Des chercheurs du laboratoire Kastler-Brossel (LKB) et de l’Institut Langevin ont montré qu’on pouvait reconstruire l’image d’un objet placé derrière un écran opaque à l’aide d’une simple photo, en analysant la lumière diffusée.
Un milieu opaque, comme une vitre diffusante, cache au regard un objet qui se trouve derrière. En effet, la lumière issue de cet objet, arrivant sur le milieu opaque, va être déviée de manière complexe par la rugosité où les inhomogénéités qui la composent. Notre œil, ou une camera, ne peut reformer l’objet. Pour les mêmes raisons, il est difficile de voir (que ce soit à l’œil ou avec un MICROSCOPE) en profondeur dans les tissus biologiques, à cause de la grande complexité des tissus que la lumière doit traverser.

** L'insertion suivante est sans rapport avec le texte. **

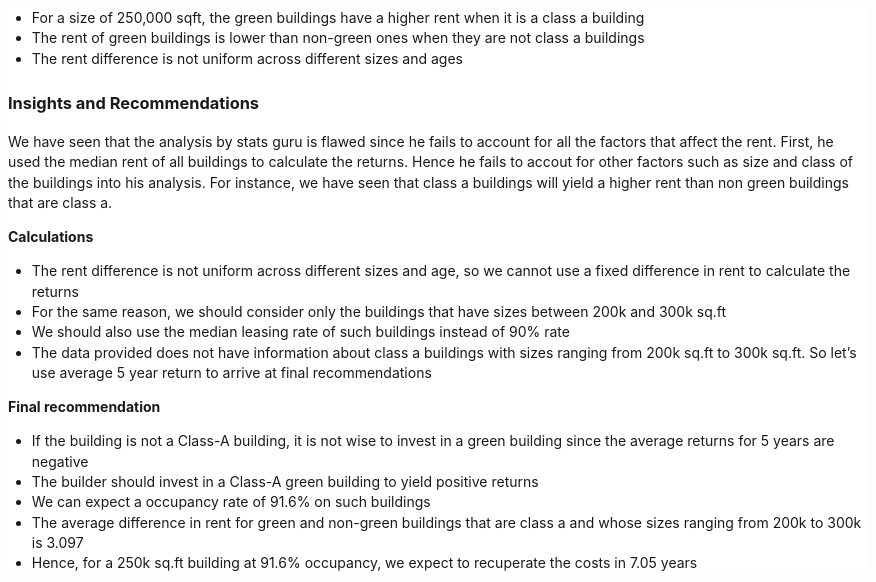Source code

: -   For a size of 250,000 sqft, the green buildings have a higher rent
    when it is a class a building
-   The rent of green buildings is lower than non-green ones when they
    are not class a buildings
-   The rent difference is not uniform across different sizes and ages

### **Insights and Recommendations**

We have seen that the analysis by stats guru is flawed since he fails to
account for all the factors that affect the rent. First, he used the
median rent of all buildings to calculate the returns. Hence he fails to
accout for other factors such as size and class of the buildings into
his analysis. For instance, we have seen that class a buildings will
yield a higher rent than non green buildings that are class a.

**Calculations**

-   The rent difference is not uniform across different sizes and age,
    so we cannot use a fixed difference in rent to calculate the returns
-   For the same reason, we should consider only the buildings that have
    sizes between 200k and 300k sq.ft
-   We should also use the median leasing rate of such buildings instead
    of 90% rate
-   The data provided does not have information about class a buildings
    with sizes ranging from 200k sq.ft to 300k sq.ft. So let’s use
    average 5 year return to arrive at final recommendations

**Final recommendation**

-   If the building is not a Class-A building, it is not wise to invest
    in a green building since the average returns for 5 years are
    negative
-   The builder should invest in a Class-A green building to yield
    positive returns
-   We can expect a occupancy rate of 91.6% on such buildings
-   The average difference in rent for green and non-green buildings
    that are class a and whose sizes ranging from 200k to 300k is 3.097
-   Hence, for a 250k sq.ft building at 91.6% occupancy, we expect to
    recuperate the costs in 7.05 years

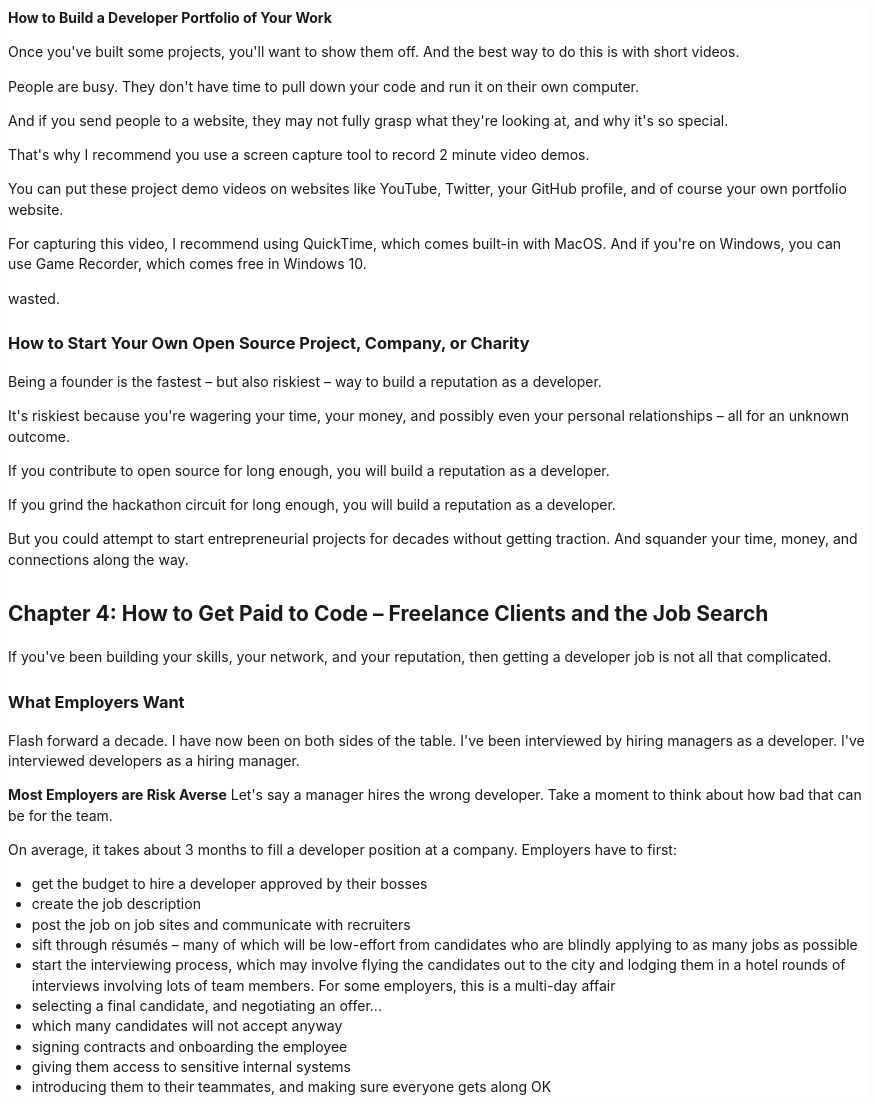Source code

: **How to Build a Developer Portfolio of Your Work**

Once you've built some projects, you'll want to show them off. And the best way to do this is with short videos.

People are busy. They don't have time to pull down your code and run it on their own computer.

And if you send people to a website, they may not fully grasp what they're looking at, and why it's so special.

That's why I recommend you use a screen capture tool to record 2 minute video demos.

You can put these project demo videos on websites like YouTube, Twitter, your GitHub profile, and of course your own portfolio website.

For capturing this video, I recommend using QuickTime, which comes built-in with MacOS. And if you're on Windows, you can use Game Recorder, which comes free in Windows 10.

wasted.

### How to Start Your Own Open Source Project, Company, or Charity

[](#how-to-start-your-own-open-source-project-company-or-charity)

Being a founder is the fastest – but also riskiest – way to build a reputation as a developer.

It's riskiest because you're wagering your time, your money, and possibly even your personal relationships – all for an unknown outcome.

If you contribute to open source for long enough, you will build a reputation as a developer.

If you grind the hackathon circuit for long enough, you will build a reputation as a developer.

But you could attempt to start entrepreneurial projects for decades without getting traction. And squander your time, money, and connections along the way.

## Chapter 4: How to Get Paid to Code – Freelance Clients and the Job Search

[](#how-to-get-paid-to-code-–-freelance-clients-and-the-job-search)
If you've been building your skills, your network, and your reputation, then getting a developer job is not all that complicated.

### What Employers Want

Flash forward a decade. I have now been on both sides of the table. I've been interviewed by hiring managers as a developer. I've interviewed developers as a hiring manager.

**Most Employers are Risk Averse**
Let's say a manager hires the wrong developer. Take a moment to think about how bad that can be for the team.

On average, it takes about 3 months to fill a developer position at a company. Employers have to first:

- get the budget to hire a developer approved by their bosses
- create the job description
- post the job on job sites and communicate with recruiters
- sift through résumés – many of which will be low-effort from candidates who are blindly applying to as many jobs as possible
- start the interviewing process, which may involve flying the candidates out to the city and lodging them in a hotel
  rounds of interviews involving lots of team members. For some employers, this is a multi-day affair
- selecting a final candidate, and negotiating an offer...
- which many candidates will not accept anyway
- signing contracts and onboarding the employee
- giving them access to sensitive internal systems
- introducing them to their teammates, and making sure everyone gets along OK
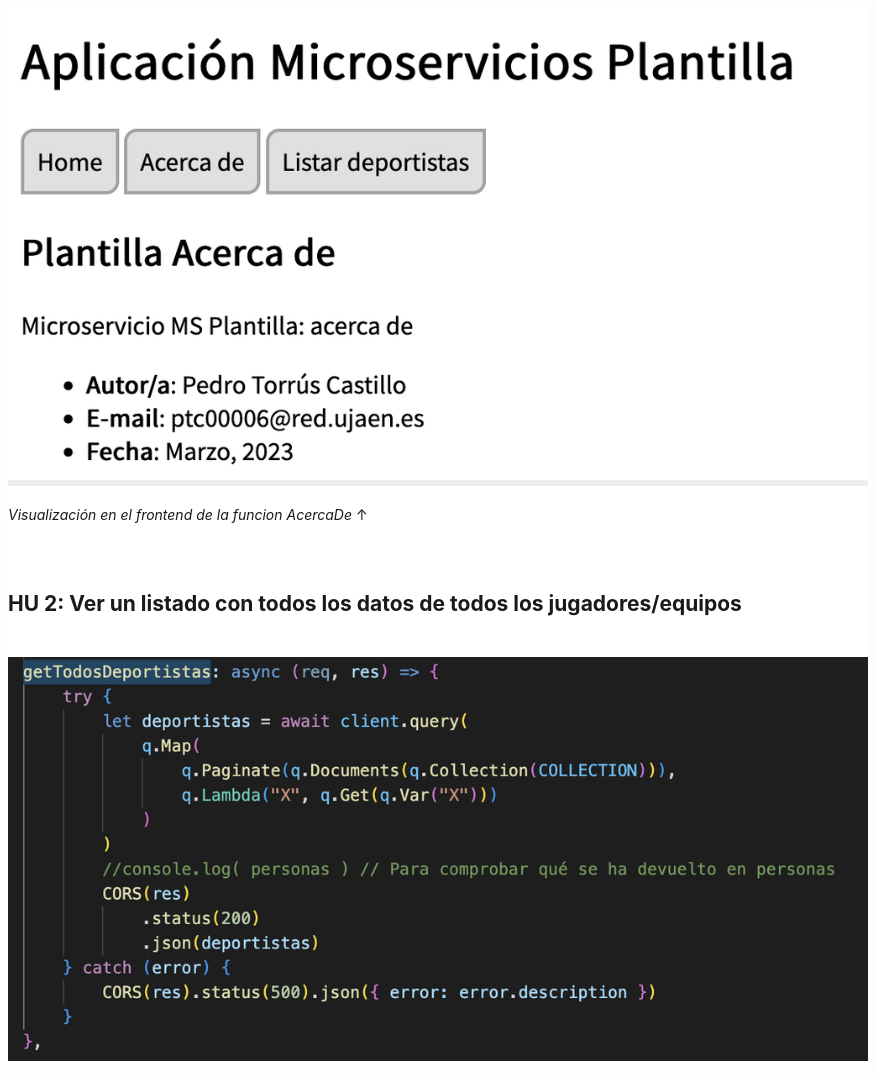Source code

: ![Muestra del front-end función acercaDe ](./assets/img/acercaDeFronted.png)

*Visualización en el frontend de la funcion AcercaDe* &#8593;



&nbsp;
## **HU 2:** Ver un listado con todos los datos de todos los jugadores/equipos

&nbsp;
![Muestra del código función getTodosDeportistas ](./assets/img/getTodosCodigo.png)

Cette limite fondamentale est un problème crucial pour l’optique biomédicale, et pour l’imagerie en général. De nombreux travaux ont visé à tenter de mesurer et compenser cette distorsion, en particulier à l’aide des techniques dites de contrôle de front d’onde. Malgré des progrès énormes, ces techniques restent lentes, et encore difficile à mettre en œuvre en pratique pour l’imagerie.

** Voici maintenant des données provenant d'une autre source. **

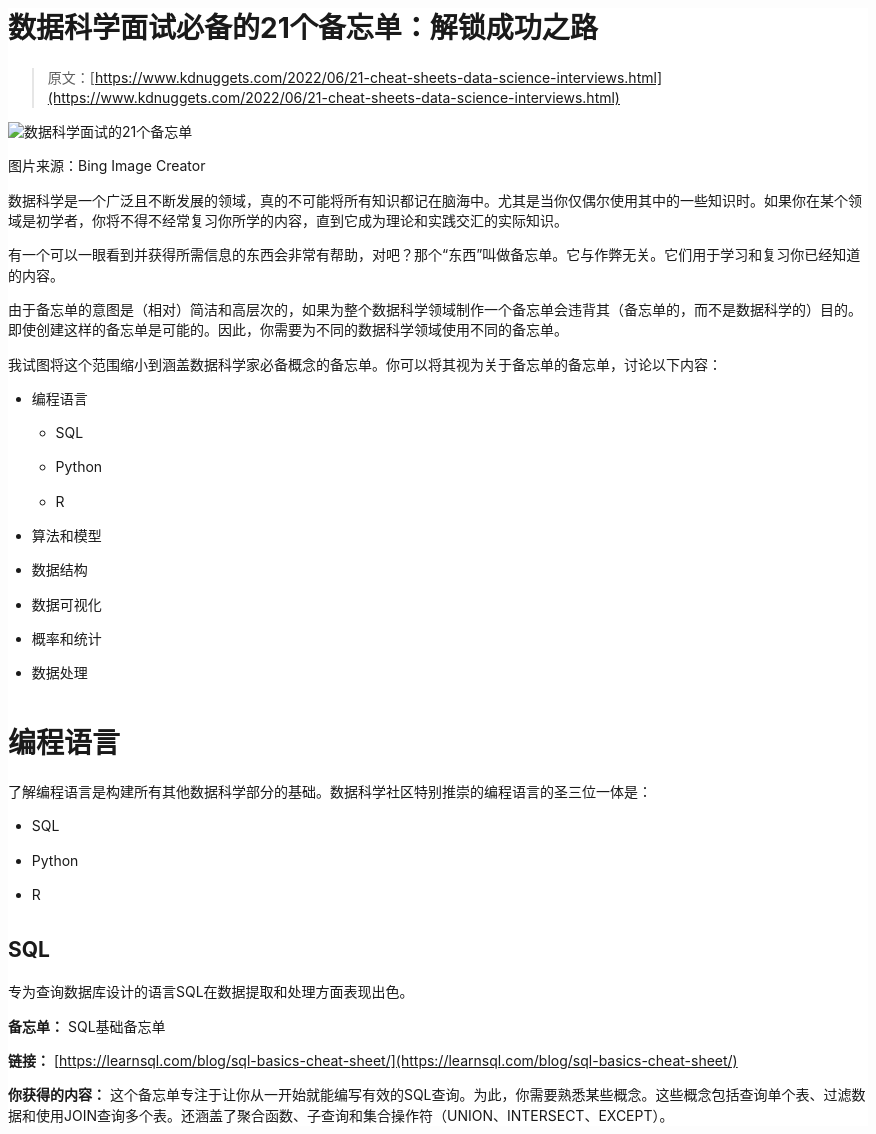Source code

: # 数据科学面试必备的21个备忘单：解锁成功之路

> 原文：[https://www.kdnuggets.com/2022/06/21-cheat-sheets-data-science-interviews.html](https://www.kdnuggets.com/2022/06/21-cheat-sheets-data-science-interviews.html)

![数据科学面试的21个备忘单](../Images/c4e63aa6023241709ce575ae61c7a418.png)

图片来源：Bing Image Creator

数据科学是一个广泛且不断发展的领域，真的不可能将所有知识都记在脑海中。尤其是当你仅偶尔使用其中的一些知识时。如果你在某个领域是初学者，你将不得不经常复习你所学的内容，直到它成为理论和实践交汇的实际知识。

有一个可以一眼看到并获得所需信息的东西会非常有帮助，对吧？那个“东西”叫做备忘单。它与作弊无关。它们用于学习和复习你已经知道的内容。

由于备忘单的意图是（相对）简洁和高层次的，如果为整个数据科学领域制作一个备忘单会违背其（备忘单的，而不是数据科学的）目的。即使创建这样的备忘单是可能的。因此，你需要为不同的数据科学领域使用不同的备忘单。

我试图将这个范围缩小到涵盖数据科学家必备概念的备忘单。你可以将其视为关于备忘单的备忘单，讨论以下内容：

+   编程语言

    +   SQL

    +   Python

    +   R

+   算法和模型

+   数据结构

+   数据可视化

+   概率和统计

+   数据处理

# 编程语言

了解编程语言是构建所有其他数据科学部分的基础。数据科学社区特别推崇的编程语言的圣三位一体是：

+   SQL

+   Python

+   R

## SQL

专为查询数据库设计的语言SQL在数据提取和处理方面表现出色。

**备忘单：** SQL基础备忘单

**链接：** [https://learnsql.com/blog/sql-basics-cheat-sheet/](https://learnsql.com/blog/sql-basics-cheat-sheet/)

**你获得的内容：** 这个备忘单专注于让你从一开始就能编写有效的SQL查询。为此，你需要熟悉某些概念。这些概念包括查询单个表、过滤数据和使用JOIN查询多个表。还涵盖了聚合函数、子查询和集合操作符（UNION、INTERSECT、EXCEPT）。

Ces problèmes viennent d’être en partie résolus par une équipe de chercheurs du LKB et de l’Institut Langevin, qui vient de développer une technique d’imagerie exploitant le fait que la tache de diffusion transmise par le milieu opaque contenait, sous certaines conditions, suffisamment d’information pour reconstruire l’image de l’objet masqué.

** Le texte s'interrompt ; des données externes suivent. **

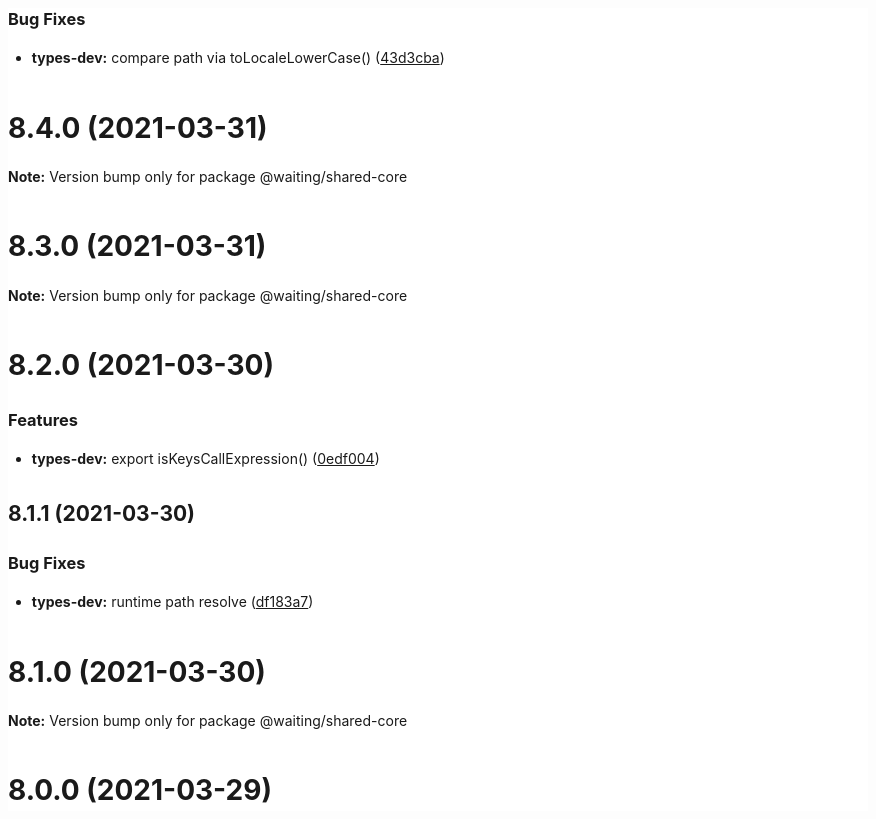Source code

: 
### Bug Fixes

* **types-dev:** compare path via toLocaleLowerCase() ([43d3cba](https://github.com/waitingsong/shared/commit/43d3cba2d0e98809ccfd19cbc7e51197289b5a96))





# 8.4.0 (2021-03-31)

**Note:** Version bump only for package @waiting/shared-core





# 8.3.0 (2021-03-31)

**Note:** Version bump only for package @waiting/shared-core





# 8.2.0 (2021-03-30)


### Features

* **types-dev:** export isKeysCallExpression() ([0edf004](https://github.com/waitingsong/shared/commit/0edf00488b8d84cd28d2b2f2417e25ad0cb77355))





## 8.1.1 (2021-03-30)


### Bug Fixes

* **types-dev:** runtime path resolve ([df183a7](https://github.com/waitingsong/shared/commit/df183a717ccce91c243b78b4b9bc71d267771256))





# 8.1.0 (2021-03-30)

**Note:** Version bump only for package @waiting/shared-core





# 8.0.0 (2021-03-29)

Cette technique s’inspire de l’interférométrie stellaire de speckle, développée dans les années 70 par l’astronome Antoine Labeyrie, qui avait notamment permis de détecter des étoiles binaires à l’aide de télescopes terrestres, malgré les aberrations dues à l’atmosphère, en utilisant le fait que la position des étoiles était encodée dans les corrélations spatiales de les grains qui constituent la tache de diffusion (le speckle). Elle s’inspire également de travaux plus récents utilisant le même concept (menés à Twente aux Pays-Bas dans l’équipe d’Allard Mosk) ayant montré qu’on pouvait, en scannant l’illumination, récupérer l’image d’un objet placé derrière un écran diffusant. L’originalité de l’approche développée au LKB et à l’Institut Langevin est de montrer qu’ une unique image de la tache de diffusion contient suffisamment d’information pour reconstruire l’objet. Cette approche ne nécessite donc ni scan ni un long temps d’exposition pour reconstruire l’image de l’objet, au contraire des deux méthodes précédentes. En fait, elle est si simple qu’un simple appareil photo de téléphone portable permet de réaliser l’expérience (voir figure). D’autre part, elle est non-invasive et rapide, ouvrant potentiellement des perspectives en imagerie des milieux complexes, et en particulier en imagerie des tissus in-vivo comme ceux du cerveau étudiés en neuroscience.